Bounding box coordinate data:

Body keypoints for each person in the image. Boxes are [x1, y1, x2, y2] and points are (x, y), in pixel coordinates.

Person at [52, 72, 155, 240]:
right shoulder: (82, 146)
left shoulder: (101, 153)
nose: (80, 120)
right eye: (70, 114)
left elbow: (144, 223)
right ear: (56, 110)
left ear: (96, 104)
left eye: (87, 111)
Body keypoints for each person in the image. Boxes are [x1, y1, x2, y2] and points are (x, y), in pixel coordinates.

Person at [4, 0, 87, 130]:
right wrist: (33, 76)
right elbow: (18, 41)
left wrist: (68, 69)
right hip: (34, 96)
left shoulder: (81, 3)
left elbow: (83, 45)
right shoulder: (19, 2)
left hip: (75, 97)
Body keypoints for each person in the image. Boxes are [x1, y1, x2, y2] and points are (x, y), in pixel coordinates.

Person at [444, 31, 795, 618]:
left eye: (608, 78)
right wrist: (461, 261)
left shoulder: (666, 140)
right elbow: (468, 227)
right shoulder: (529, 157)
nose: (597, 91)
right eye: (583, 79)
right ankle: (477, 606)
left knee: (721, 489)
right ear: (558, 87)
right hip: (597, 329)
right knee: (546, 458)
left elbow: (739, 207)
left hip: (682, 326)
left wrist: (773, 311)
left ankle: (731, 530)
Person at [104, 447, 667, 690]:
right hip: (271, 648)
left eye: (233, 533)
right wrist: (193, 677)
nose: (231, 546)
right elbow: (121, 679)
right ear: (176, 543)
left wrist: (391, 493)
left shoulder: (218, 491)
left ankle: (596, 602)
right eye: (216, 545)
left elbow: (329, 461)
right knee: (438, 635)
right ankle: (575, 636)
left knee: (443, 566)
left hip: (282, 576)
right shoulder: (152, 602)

...

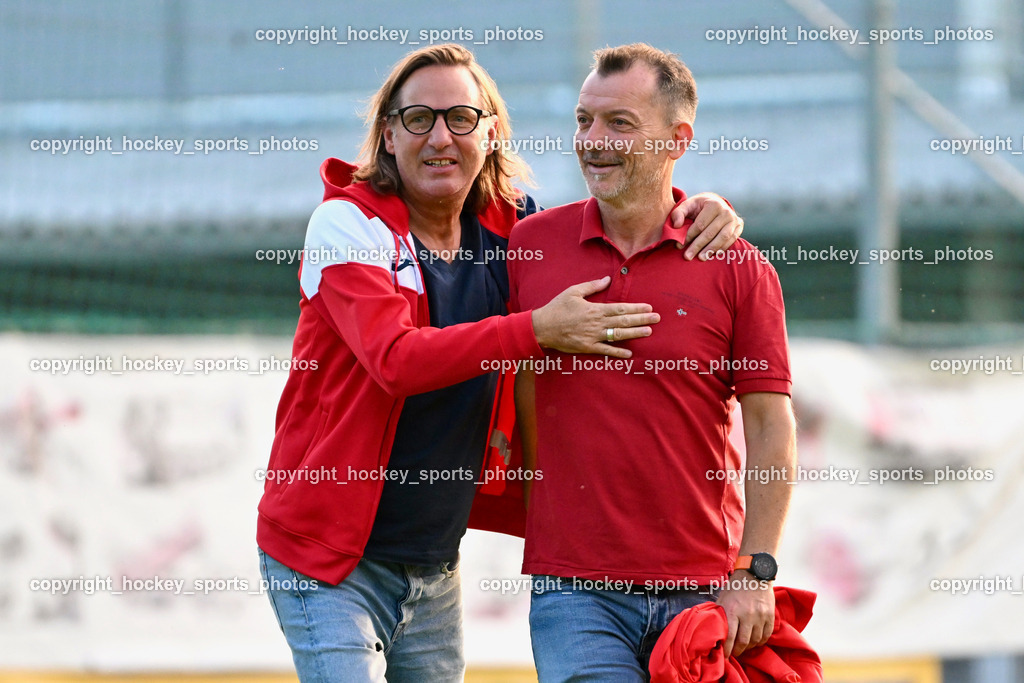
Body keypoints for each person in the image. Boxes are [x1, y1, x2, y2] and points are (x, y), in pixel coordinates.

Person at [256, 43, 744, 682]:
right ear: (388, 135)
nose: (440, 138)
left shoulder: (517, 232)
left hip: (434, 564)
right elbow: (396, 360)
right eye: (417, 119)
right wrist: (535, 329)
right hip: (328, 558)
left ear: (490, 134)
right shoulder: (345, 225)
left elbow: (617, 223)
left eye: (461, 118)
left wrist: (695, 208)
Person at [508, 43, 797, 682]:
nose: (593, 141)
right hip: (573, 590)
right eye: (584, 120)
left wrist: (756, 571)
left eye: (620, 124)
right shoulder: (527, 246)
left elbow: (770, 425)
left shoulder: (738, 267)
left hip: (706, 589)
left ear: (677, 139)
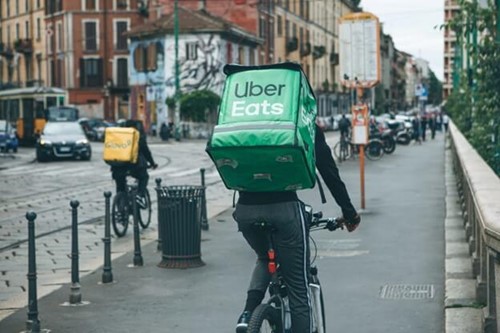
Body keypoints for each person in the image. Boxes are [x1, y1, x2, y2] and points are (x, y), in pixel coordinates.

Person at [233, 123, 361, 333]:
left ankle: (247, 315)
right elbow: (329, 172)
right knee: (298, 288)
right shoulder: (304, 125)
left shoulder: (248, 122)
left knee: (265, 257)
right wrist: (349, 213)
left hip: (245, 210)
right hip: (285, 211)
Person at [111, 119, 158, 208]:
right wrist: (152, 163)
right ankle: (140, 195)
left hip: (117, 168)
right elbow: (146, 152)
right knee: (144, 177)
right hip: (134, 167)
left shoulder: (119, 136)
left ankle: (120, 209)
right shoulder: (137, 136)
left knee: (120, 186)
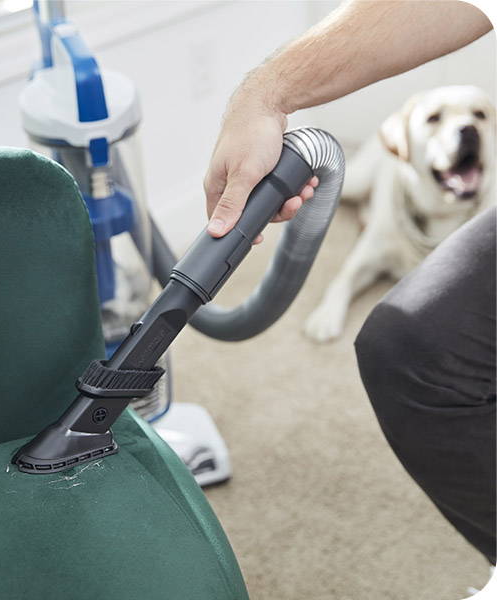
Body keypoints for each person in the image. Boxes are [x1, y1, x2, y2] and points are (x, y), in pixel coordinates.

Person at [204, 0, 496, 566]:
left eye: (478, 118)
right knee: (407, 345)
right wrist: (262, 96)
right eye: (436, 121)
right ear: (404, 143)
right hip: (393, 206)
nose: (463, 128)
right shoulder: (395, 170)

■ **EXERCISE DESCRIPTION**
When the line with "right elbow: (468, 227)" is reached in the data above, begin copying, and stop after the line with "right shoulder: (152, 602)"; copy each line exactly, both ends included.

■ **RESULT OF THIS EXERCISE**
right elbow: (468, 227)
right shoulder: (529, 157)
nose: (597, 91)
right eye: (583, 79)
right ankle: (477, 606)
left knee: (721, 489)
right ear: (558, 87)
right hip: (597, 329)
right knee: (546, 458)
left elbow: (739, 207)
left hip: (682, 326)
left wrist: (773, 311)
left ankle: (731, 530)
Person at [104, 447, 667, 690]:
right hip: (271, 648)
left eye: (233, 533)
right wrist: (193, 677)
nose: (231, 546)
right elbow: (121, 679)
right ear: (176, 543)
left wrist: (391, 493)
left shoulder: (218, 491)
left ankle: (596, 602)
right eye: (216, 545)
left elbow: (329, 461)
right knee: (438, 635)
right ankle: (575, 636)
left knee: (443, 566)
left hip: (282, 576)
right shoulder: (152, 602)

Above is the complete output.